And if you’ve read Four Pins once, you may have seen Hill lighting up the timeline and rightfully being labeled as a “king.”

Hill hasn't just passed through this culture, stealing the buzziest brands and then getting out. According to tweets, Hill picked up skating in 2011. “Can land kickflip holding onto something,” he reported in a tweet from June 2, 2011. And our detective work says that his love for streetwear was the probably the reason he started skating.

You can go back almost a decade and see that Hill is, as the kids say, about this life. He appeared on The Hundreds blog all the way back in 2007, when the brand’s founder, Bobby Hundreds, wrote that Hill was a next-door neighbor of the brand’s store just off of L.A.’s Fairfax (which is also home to the Supreme store). Hill “can usually be found on our front stoop with his new The Hundreds-ized bicycle,” Hundreds wrote. 

Hill is also known to frequent other L.A. skate spots, like Hot Rod and the Santa Monica Courthouse. He impressed skaters everywhere when he showed off his deep knowledge of the sport in a Crailtap video. Hill was asked for his five favorite skate video segments, before listing off seven and name-checking legendary skaters like Mark Gonzales, Mike Carroll, and Chad Muska.

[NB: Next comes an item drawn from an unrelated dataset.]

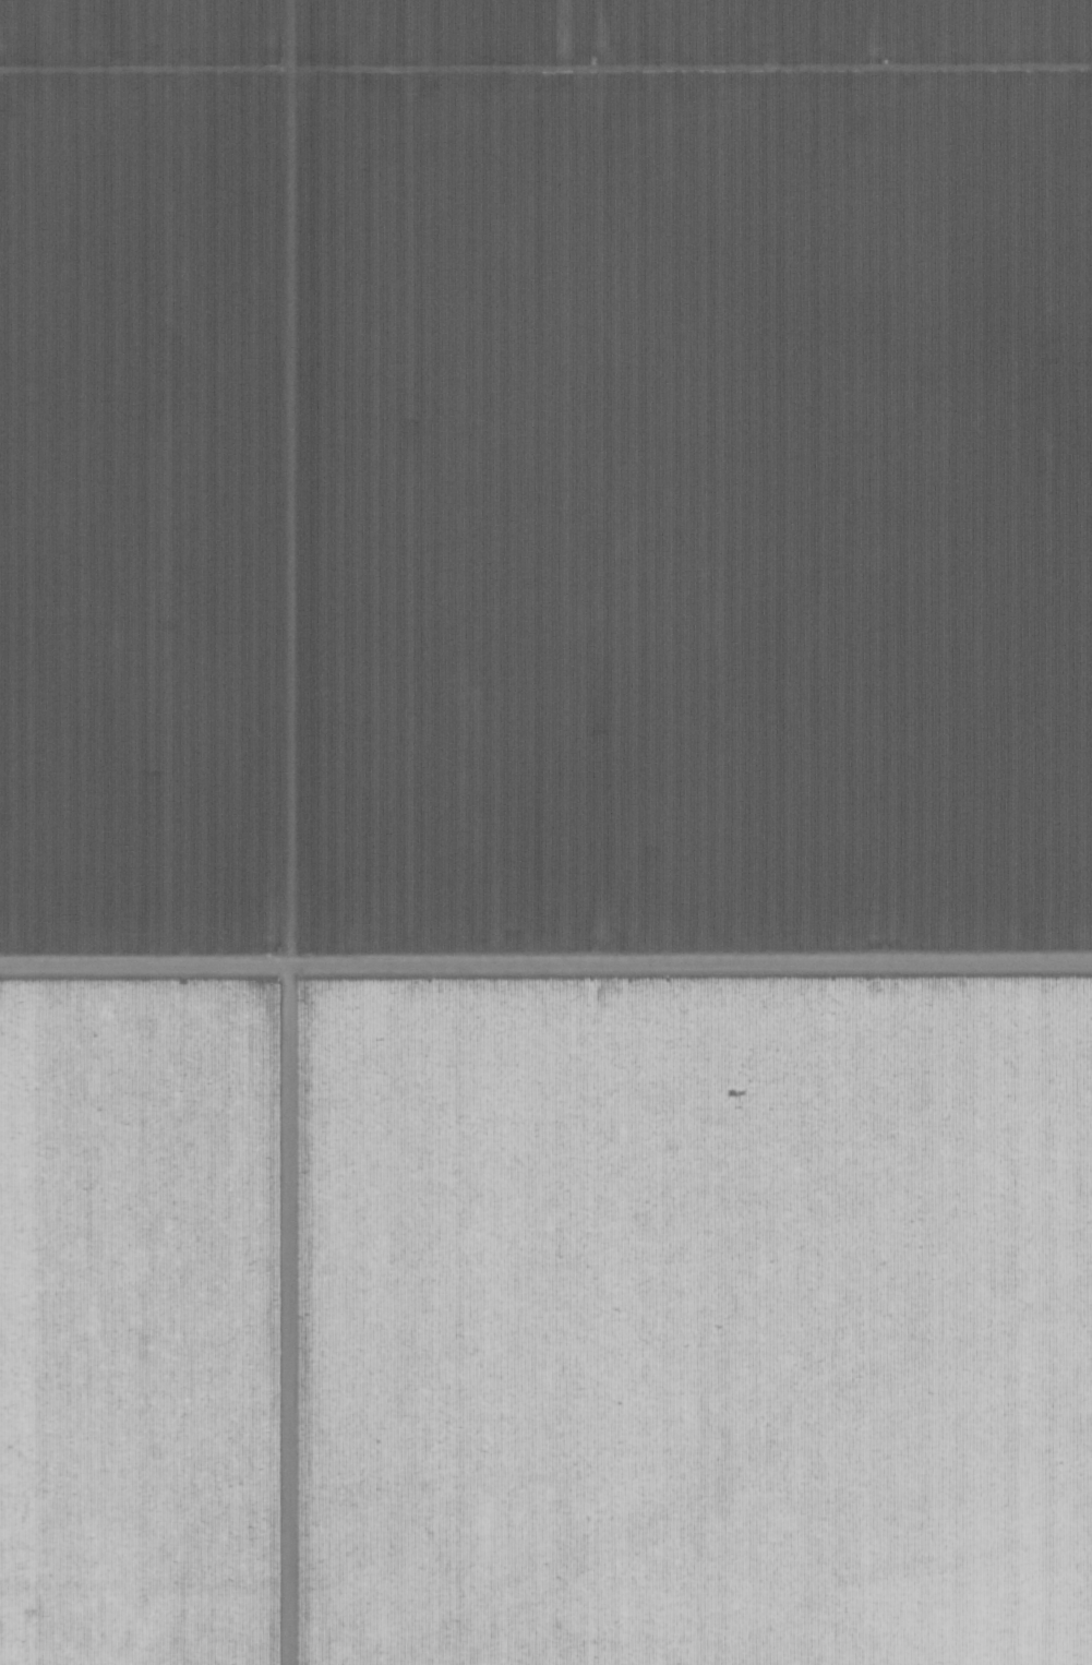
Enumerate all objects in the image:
crop: (546, 832)

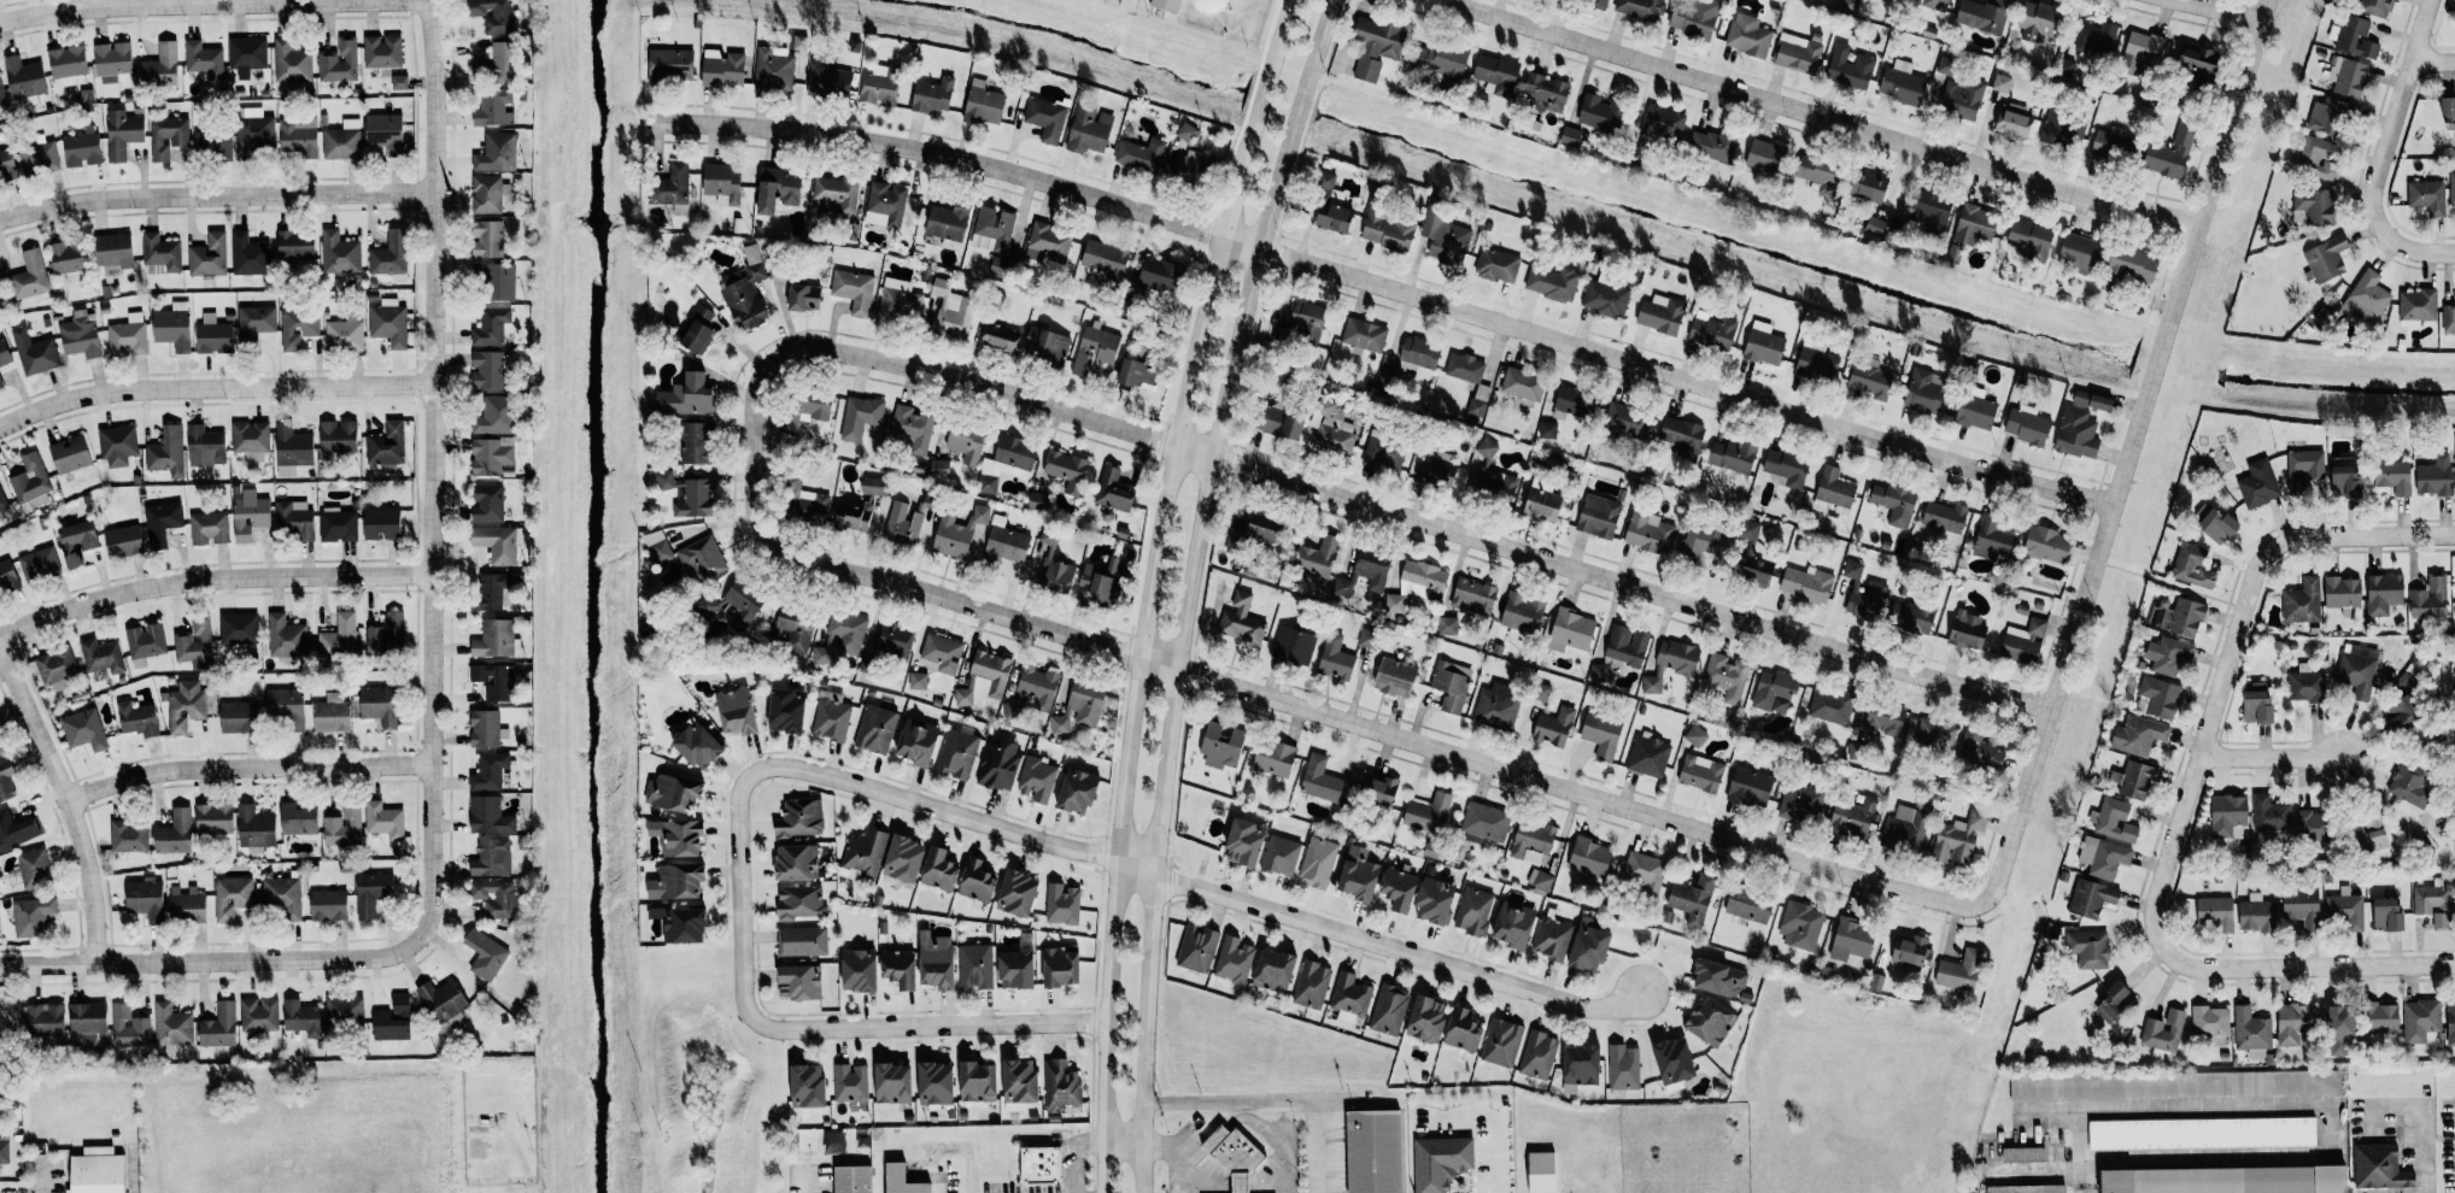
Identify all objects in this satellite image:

Speaking of Mark Gonzalez, Hill also wore one of the skater’s T-shirts during his SNL appearance. But like any good skater, there have been some rough patches for Hill in his ascension to skatewear god. He got swept up in the menswear movement in the early half of this decade and confessed to Fino Man, in a rare moment of basic-ness, that his style icon was Steve McQueen and his “go-to” labels were Freemans Sporting Club and rag & bone, according to Page Six. This is also around the same time you could find Hill gravitating towards skinny ties. It's also important to note that Hill's mom was a stylist, so fashion has always been a part of the actor's life in some way.

Hill got back on the righteous path of streetwear in the last few years, and he hasn’t wavered since. What’s most admirable about the actor is that he seems dead set on his skatewear—not just streetwear—look. He tends to stick to brands like Dime, F**king Awesome, Palace, and Supreme, while dabbling in Carhartt—one of the rare outliers, but one that isn't too far removed from his wheelhouse.

Need more proof? Hill is even making his directorial debut with a movie about “a young boy coming up in Los Angeles in the mid-1990s, learning life lessons with his skateboarding crew of friends,” Variety reported. Hill is not just using Palace as a fashion statement; this is a culture he is truly invested in, and that bleeds over to his personal style.